Work order:
Exactly the lines from the beginning of the material to the line with "487 259 16.30" are to be repeated, both ends included.

Given entries:

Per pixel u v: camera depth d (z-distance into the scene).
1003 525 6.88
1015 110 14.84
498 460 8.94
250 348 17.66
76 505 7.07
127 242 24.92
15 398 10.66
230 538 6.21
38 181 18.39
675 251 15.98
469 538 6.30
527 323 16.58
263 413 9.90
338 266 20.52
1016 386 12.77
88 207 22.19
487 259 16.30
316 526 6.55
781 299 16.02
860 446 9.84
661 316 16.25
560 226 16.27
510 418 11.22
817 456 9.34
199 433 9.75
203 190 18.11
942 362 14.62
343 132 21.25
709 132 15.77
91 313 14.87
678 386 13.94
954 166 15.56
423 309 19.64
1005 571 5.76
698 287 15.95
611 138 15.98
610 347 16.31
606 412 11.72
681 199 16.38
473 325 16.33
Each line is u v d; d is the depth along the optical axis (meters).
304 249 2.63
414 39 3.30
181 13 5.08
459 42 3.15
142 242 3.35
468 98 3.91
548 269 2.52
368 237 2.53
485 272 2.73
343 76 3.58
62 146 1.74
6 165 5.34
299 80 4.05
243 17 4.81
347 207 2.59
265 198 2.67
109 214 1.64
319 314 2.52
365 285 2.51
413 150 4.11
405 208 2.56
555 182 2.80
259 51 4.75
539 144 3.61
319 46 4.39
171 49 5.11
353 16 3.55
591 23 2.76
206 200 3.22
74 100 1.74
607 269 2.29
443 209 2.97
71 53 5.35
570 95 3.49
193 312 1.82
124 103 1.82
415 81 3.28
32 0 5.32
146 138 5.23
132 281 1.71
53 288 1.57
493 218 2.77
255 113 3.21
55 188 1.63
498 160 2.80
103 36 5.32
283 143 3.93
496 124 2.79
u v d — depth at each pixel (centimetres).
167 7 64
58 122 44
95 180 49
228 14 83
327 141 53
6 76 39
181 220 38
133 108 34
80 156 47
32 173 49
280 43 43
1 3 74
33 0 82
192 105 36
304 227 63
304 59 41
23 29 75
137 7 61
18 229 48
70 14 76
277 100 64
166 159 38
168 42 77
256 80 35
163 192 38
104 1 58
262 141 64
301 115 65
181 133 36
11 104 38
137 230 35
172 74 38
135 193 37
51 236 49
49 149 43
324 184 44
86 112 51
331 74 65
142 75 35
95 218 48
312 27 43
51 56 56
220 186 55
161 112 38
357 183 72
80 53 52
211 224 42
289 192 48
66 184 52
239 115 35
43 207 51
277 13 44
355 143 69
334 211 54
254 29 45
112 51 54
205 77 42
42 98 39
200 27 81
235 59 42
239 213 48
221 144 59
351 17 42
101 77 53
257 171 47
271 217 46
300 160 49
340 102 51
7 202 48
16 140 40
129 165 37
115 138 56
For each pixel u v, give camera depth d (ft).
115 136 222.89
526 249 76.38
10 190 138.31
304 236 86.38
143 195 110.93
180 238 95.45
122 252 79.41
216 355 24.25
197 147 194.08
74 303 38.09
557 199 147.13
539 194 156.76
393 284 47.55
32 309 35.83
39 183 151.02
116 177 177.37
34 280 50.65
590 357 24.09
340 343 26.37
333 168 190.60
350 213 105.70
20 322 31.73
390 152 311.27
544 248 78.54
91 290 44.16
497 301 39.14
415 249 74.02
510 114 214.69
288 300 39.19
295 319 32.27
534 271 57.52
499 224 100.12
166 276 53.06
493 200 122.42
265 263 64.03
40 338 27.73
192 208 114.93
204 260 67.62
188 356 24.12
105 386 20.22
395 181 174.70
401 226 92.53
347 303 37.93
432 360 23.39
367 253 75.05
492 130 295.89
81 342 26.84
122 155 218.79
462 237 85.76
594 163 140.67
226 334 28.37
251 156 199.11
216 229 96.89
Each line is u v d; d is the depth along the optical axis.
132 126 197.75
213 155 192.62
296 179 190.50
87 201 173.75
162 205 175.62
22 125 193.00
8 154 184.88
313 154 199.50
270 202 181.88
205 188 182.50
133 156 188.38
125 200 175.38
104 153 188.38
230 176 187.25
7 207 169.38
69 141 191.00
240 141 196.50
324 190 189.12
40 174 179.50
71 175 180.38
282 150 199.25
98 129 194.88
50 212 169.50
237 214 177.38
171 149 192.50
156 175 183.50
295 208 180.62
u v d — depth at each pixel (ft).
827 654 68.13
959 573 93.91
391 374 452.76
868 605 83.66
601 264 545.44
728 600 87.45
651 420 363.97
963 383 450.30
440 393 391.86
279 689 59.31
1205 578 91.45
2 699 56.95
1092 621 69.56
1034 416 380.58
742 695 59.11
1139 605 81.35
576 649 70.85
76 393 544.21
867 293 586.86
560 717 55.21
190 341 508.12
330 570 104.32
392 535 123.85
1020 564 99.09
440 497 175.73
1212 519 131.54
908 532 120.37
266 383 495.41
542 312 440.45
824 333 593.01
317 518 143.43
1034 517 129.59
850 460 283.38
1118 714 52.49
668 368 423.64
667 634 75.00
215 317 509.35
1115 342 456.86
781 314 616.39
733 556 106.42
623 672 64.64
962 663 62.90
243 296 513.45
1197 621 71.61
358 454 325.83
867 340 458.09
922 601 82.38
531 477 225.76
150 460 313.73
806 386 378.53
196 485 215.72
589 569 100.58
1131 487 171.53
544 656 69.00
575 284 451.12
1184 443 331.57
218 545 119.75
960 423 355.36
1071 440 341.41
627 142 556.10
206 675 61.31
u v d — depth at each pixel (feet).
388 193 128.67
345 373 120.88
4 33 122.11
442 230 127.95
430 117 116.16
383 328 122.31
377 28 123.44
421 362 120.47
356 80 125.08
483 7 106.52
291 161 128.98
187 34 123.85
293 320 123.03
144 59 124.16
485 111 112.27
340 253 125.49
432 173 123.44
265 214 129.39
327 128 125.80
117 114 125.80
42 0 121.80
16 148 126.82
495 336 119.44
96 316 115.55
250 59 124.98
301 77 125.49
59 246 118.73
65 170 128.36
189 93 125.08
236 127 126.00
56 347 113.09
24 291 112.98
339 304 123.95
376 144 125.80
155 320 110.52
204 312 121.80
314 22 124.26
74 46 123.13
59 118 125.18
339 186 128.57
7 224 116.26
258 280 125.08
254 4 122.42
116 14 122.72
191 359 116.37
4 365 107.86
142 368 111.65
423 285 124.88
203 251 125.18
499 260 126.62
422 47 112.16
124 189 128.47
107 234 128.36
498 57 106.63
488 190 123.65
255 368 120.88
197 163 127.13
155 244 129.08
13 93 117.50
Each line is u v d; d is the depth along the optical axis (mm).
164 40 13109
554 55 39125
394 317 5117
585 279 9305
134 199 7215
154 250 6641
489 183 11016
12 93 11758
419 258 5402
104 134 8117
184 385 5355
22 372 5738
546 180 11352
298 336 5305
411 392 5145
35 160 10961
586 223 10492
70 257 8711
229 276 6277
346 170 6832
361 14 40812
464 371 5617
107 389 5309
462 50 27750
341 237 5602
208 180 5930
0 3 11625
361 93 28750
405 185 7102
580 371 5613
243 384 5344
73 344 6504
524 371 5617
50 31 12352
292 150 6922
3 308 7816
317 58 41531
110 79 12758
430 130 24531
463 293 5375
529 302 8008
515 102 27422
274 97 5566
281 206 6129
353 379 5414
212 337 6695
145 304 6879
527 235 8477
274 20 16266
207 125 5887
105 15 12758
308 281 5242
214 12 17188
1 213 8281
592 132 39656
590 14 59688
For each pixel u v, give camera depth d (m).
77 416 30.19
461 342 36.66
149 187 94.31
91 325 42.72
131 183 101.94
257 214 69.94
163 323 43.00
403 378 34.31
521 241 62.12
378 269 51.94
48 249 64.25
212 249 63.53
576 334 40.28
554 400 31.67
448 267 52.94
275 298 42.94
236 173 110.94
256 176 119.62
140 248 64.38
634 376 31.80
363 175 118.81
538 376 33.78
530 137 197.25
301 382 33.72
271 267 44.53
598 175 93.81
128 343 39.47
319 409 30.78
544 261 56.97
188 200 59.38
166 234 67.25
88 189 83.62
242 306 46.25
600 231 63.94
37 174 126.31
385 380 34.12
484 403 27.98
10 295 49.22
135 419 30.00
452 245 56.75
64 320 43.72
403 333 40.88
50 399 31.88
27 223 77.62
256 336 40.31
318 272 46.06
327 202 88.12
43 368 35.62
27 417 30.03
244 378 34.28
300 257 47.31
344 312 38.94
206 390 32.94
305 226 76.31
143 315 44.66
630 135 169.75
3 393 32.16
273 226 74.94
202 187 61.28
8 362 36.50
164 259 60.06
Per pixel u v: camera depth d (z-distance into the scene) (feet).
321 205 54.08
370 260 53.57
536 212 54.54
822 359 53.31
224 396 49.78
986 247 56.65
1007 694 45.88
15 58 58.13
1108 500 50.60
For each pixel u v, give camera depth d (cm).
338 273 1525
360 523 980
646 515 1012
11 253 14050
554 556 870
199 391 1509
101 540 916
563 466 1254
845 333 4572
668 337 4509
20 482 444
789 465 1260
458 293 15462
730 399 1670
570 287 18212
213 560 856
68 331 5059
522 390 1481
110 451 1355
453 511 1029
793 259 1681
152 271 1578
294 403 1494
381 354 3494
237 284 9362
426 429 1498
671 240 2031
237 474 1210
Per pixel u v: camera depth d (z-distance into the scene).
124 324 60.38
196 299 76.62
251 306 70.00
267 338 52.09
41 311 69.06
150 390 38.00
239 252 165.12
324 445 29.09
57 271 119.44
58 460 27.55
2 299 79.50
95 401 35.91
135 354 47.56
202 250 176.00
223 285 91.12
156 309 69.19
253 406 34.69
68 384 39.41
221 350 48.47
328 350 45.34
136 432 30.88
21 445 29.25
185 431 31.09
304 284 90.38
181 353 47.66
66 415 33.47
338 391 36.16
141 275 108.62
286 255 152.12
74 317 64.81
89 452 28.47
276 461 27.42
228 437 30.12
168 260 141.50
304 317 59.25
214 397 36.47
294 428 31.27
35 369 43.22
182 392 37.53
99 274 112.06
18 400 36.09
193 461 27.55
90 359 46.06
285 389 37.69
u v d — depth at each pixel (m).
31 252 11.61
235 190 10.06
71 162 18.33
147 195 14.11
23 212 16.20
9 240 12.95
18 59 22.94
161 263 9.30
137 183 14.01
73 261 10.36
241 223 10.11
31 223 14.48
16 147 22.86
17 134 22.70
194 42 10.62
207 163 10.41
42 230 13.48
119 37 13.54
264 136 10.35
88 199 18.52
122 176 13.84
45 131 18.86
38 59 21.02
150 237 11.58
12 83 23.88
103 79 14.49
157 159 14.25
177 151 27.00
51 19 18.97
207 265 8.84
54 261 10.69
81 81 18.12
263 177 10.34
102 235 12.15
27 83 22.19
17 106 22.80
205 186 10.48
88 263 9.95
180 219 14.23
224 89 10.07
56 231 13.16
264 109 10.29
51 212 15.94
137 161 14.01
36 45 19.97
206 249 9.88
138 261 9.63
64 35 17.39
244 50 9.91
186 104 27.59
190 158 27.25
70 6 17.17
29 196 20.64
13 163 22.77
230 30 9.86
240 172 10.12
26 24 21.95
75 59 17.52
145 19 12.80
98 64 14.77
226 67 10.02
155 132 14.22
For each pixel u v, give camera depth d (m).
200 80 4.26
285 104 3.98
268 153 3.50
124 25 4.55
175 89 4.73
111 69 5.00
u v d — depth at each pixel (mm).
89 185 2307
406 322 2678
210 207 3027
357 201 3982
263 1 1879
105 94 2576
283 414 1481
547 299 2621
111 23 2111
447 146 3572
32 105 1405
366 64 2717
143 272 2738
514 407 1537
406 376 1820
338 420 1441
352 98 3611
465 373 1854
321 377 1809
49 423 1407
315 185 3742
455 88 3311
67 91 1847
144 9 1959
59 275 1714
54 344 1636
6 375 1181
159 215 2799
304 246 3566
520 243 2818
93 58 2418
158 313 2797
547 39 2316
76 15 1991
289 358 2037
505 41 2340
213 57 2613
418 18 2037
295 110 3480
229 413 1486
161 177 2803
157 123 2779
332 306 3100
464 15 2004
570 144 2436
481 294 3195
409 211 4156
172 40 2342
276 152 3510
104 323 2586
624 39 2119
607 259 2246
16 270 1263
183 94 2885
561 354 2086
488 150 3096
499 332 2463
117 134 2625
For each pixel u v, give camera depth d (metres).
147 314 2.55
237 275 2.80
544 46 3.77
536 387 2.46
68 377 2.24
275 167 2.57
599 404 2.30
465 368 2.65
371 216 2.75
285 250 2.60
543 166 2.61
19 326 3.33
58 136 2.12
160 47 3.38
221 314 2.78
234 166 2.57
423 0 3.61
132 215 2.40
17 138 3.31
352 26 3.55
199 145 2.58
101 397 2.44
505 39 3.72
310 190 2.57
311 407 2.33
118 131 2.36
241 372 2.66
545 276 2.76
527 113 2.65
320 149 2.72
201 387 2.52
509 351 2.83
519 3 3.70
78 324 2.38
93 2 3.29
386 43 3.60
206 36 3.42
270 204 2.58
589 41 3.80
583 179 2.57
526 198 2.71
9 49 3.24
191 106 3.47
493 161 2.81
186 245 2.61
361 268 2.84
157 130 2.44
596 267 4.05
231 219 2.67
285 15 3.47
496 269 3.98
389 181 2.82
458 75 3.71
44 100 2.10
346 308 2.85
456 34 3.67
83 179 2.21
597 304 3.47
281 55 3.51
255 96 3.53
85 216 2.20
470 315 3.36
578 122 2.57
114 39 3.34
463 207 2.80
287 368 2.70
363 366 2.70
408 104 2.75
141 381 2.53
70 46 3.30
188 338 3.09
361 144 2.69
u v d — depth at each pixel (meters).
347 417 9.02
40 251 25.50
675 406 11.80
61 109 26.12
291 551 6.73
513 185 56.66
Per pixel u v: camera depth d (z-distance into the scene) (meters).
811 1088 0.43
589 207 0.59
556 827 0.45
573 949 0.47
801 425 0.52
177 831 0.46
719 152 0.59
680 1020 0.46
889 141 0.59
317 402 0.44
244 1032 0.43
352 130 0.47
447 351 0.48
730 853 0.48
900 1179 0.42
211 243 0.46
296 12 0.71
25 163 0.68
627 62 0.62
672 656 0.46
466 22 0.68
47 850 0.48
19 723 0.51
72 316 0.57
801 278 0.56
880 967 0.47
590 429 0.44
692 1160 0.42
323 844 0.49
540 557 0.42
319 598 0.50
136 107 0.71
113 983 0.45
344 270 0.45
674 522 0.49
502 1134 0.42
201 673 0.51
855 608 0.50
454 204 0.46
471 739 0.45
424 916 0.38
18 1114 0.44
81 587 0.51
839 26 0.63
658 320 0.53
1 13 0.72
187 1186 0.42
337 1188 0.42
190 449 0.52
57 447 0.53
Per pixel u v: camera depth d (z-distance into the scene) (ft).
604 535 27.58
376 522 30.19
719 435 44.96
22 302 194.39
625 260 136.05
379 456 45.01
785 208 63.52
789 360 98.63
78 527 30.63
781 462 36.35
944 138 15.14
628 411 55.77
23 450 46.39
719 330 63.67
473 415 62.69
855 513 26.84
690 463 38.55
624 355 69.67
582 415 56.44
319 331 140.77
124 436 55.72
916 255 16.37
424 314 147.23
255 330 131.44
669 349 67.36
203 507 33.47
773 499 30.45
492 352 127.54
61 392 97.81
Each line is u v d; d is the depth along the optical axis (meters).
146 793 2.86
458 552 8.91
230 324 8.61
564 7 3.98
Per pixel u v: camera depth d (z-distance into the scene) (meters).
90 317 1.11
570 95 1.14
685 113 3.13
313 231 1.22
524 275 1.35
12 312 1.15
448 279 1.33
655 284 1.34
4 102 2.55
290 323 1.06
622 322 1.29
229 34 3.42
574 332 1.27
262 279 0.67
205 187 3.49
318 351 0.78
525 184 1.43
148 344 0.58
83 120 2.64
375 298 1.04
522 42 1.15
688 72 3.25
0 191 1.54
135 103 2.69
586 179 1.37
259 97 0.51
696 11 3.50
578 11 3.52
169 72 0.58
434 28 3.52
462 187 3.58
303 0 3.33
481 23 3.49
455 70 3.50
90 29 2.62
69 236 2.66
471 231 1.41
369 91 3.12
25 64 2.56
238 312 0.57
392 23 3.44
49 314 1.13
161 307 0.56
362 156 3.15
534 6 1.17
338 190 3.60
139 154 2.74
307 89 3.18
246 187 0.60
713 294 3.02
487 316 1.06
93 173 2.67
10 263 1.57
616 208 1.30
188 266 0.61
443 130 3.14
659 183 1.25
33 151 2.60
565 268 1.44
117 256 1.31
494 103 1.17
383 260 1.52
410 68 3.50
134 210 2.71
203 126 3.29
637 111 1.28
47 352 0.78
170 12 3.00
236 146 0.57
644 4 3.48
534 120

Task answer:
Per pixel u v: camera depth d (z-distance into the scene).
1003 525 6.88
1015 110 14.84
498 460 8.94
250 348 17.66
76 505 7.07
127 242 24.92
15 398 10.66
230 538 6.21
38 181 18.39
675 251 15.98
469 538 6.30
527 323 16.58
263 413 9.90
338 266 20.52
1016 386 12.77
88 207 22.19
487 259 16.30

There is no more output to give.